#### [EXTRACTED MATERIAL]
☆ ☆ ☆ ☆

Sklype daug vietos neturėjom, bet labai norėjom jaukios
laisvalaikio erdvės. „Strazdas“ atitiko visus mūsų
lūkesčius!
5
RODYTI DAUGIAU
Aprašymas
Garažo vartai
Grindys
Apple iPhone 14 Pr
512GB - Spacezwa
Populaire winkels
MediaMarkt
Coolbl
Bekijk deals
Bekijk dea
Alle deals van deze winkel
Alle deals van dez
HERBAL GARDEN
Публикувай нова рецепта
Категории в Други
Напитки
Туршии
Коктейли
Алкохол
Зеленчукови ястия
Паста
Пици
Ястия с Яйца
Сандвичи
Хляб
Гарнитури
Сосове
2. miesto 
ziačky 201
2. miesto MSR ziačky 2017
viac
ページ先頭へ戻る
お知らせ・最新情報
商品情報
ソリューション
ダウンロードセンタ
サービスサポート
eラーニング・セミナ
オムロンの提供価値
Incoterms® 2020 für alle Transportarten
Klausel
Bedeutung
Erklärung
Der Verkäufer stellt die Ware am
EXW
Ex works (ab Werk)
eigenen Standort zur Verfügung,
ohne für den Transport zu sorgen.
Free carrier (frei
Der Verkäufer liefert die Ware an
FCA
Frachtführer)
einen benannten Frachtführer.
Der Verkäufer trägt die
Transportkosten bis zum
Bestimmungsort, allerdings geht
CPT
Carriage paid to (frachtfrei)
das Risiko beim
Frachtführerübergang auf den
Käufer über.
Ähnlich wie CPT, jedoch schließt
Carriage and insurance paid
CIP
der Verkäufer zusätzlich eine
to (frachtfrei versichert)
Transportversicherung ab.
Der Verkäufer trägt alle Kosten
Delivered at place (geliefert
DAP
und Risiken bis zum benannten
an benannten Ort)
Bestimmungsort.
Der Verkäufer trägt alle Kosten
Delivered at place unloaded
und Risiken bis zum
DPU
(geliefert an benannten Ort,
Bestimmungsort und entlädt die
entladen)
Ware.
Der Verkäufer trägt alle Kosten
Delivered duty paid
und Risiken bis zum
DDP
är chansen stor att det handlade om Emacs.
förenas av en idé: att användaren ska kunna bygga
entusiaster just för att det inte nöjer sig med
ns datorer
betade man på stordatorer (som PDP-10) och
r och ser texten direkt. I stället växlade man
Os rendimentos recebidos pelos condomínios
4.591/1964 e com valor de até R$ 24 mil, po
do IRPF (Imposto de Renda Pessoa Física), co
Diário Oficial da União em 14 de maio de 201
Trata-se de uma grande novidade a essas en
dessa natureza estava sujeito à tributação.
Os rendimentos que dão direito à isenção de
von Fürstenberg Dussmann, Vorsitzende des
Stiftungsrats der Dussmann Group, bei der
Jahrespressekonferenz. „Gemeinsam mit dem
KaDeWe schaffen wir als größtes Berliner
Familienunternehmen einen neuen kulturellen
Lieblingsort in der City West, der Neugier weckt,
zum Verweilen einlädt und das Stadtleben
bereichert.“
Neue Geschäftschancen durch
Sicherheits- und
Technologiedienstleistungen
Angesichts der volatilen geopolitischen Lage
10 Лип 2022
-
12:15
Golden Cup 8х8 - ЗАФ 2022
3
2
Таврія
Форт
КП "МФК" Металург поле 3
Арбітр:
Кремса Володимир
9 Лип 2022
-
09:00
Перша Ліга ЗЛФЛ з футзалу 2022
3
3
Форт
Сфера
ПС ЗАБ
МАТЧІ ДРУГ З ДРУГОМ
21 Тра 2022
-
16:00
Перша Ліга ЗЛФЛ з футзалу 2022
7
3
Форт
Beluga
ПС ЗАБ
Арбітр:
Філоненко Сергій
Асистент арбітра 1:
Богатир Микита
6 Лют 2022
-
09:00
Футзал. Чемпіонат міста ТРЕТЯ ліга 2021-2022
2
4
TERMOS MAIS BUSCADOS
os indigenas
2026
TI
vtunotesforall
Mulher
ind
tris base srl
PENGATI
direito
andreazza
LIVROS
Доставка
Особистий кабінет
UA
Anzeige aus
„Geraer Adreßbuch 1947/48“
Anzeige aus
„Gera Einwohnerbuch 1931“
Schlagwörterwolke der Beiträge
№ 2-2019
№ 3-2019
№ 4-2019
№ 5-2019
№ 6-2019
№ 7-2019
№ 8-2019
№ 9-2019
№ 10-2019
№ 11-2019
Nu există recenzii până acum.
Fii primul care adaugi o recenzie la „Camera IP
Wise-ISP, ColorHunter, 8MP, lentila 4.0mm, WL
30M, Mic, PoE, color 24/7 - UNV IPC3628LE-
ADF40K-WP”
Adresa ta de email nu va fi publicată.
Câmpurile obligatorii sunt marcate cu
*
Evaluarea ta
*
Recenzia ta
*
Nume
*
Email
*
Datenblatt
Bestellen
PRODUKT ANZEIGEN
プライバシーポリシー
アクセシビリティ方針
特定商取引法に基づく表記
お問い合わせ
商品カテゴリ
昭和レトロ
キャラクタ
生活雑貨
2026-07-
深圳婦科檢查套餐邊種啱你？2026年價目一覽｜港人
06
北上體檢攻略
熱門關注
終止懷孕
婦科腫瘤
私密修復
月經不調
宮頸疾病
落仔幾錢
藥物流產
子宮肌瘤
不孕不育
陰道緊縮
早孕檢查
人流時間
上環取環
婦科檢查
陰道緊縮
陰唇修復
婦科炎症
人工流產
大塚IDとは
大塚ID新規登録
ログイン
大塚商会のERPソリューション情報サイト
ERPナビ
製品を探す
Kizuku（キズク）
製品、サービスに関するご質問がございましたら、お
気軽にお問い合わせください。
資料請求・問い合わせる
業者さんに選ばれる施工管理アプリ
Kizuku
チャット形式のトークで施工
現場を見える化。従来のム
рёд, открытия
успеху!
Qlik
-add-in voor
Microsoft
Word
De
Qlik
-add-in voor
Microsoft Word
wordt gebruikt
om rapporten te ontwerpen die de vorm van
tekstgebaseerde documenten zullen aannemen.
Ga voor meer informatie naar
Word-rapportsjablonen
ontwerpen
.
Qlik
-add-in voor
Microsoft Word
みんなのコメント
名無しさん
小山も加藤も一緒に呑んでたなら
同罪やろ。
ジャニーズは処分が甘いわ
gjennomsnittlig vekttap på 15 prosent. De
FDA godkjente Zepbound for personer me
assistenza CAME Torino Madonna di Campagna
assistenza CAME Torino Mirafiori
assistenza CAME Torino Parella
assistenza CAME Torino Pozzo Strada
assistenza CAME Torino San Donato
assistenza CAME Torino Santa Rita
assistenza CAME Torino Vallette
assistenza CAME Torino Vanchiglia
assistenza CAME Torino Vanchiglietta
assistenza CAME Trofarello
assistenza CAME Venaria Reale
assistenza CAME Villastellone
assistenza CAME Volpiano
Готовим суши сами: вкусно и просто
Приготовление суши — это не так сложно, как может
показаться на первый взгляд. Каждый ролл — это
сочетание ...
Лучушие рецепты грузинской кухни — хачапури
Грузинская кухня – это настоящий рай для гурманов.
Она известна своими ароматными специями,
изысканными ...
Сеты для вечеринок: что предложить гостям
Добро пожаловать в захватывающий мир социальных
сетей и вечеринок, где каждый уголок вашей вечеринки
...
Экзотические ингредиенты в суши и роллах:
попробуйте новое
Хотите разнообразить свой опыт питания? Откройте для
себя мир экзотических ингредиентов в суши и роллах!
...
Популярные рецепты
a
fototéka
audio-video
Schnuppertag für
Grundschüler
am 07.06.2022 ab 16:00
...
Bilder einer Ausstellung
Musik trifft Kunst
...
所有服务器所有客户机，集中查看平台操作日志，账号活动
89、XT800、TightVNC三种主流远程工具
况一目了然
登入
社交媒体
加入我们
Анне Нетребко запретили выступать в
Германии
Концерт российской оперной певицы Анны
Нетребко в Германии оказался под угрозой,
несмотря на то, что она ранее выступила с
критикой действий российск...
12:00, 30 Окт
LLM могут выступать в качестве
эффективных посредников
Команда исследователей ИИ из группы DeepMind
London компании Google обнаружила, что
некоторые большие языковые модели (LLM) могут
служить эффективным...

☆ ☆ ☆ ☆

#### [TASK DETAILS]
Output verbatim every line of the records above, starting with the first line and ending with the line that contains "entusiaster just för", both ends included.

#### [YOUR SOLUTION]
Sklype daug vietos neturėjom, bet labai norėjom jaukios
laisvalaikio erdvės. „Strazdas“ atitiko visus mūsų
lūkesčius!
5
RODYTI DAUGIAU
Aprašymas
Garažo vartai
Grindys
Apple iPhone 14 Pr
512GB - Spacezwa
Populaire winkels
MediaMarkt
Coolbl
Bekijk deals
Bekijk dea
Alle deals van deze winkel
Alle deals van dez
HERBAL GARDEN
Публикувай нова рецепта
Категории в Други
Напитки
Туршии
Коктейли
Алкохол
Зеленчукови ястия
Паста
Пици
Ястия с Яйца
Сандвичи
Хляб
Гарнитури
Сосове
2. miesto 
ziačky 201
2. miesto MSR ziačky 2017
viac
ページ先頭へ戻る
お知らせ・最新情報
商品情報
ソリューション
ダウンロードセンタ
サービスサポート
eラーニング・セミナ
オムロンの提供価値
Incoterms® 2020 für alle Transportarten
Klausel
Bedeutung
Erklärung
Der Verkäufer stellt die Ware am
EXW
Ex works (ab Werk)
eigenen Standort zur Verfügung,
ohne für den Transport zu sorgen.
Free carrier (frei
Der Verkäufer liefert die Ware an
FCA
Frachtführer)
einen benannten Frachtführer.
Der Verkäufer trägt die
Transportkosten bis zum
Bestimmungsort, allerdings geht
CPT
Carriage paid to (frachtfrei)
das Risiko beim
Frachtführerübergang auf den
Käufer über.
Ähnlich wie CPT, jedoch schließt
Carriage and insurance paid
CIP
der Verkäufer zusätzlich eine
to (frachtfrei versichert)
Transportversicherung ab.
Der Verkäufer trägt alle Kosten
Delivered at place (geliefert
DAP
und Risiken bis zum benannten
an benannten Ort)
Bestimmungsort.
Der Verkäufer trägt alle Kosten
Delivered at place unloaded
und Risiken bis zum
DPU
(geliefert an benannten Ort,
Bestimmungsort und entlädt die
entladen)
Ware.
Der Verkäufer trägt alle Kosten
Delivered duty paid
und Risiken bis zum
DDP
är chansen stor att det handlade om Emacs.
förenas av en idé: att användaren ska kunna bygga
entusiaster just för att det inte nöjer sig med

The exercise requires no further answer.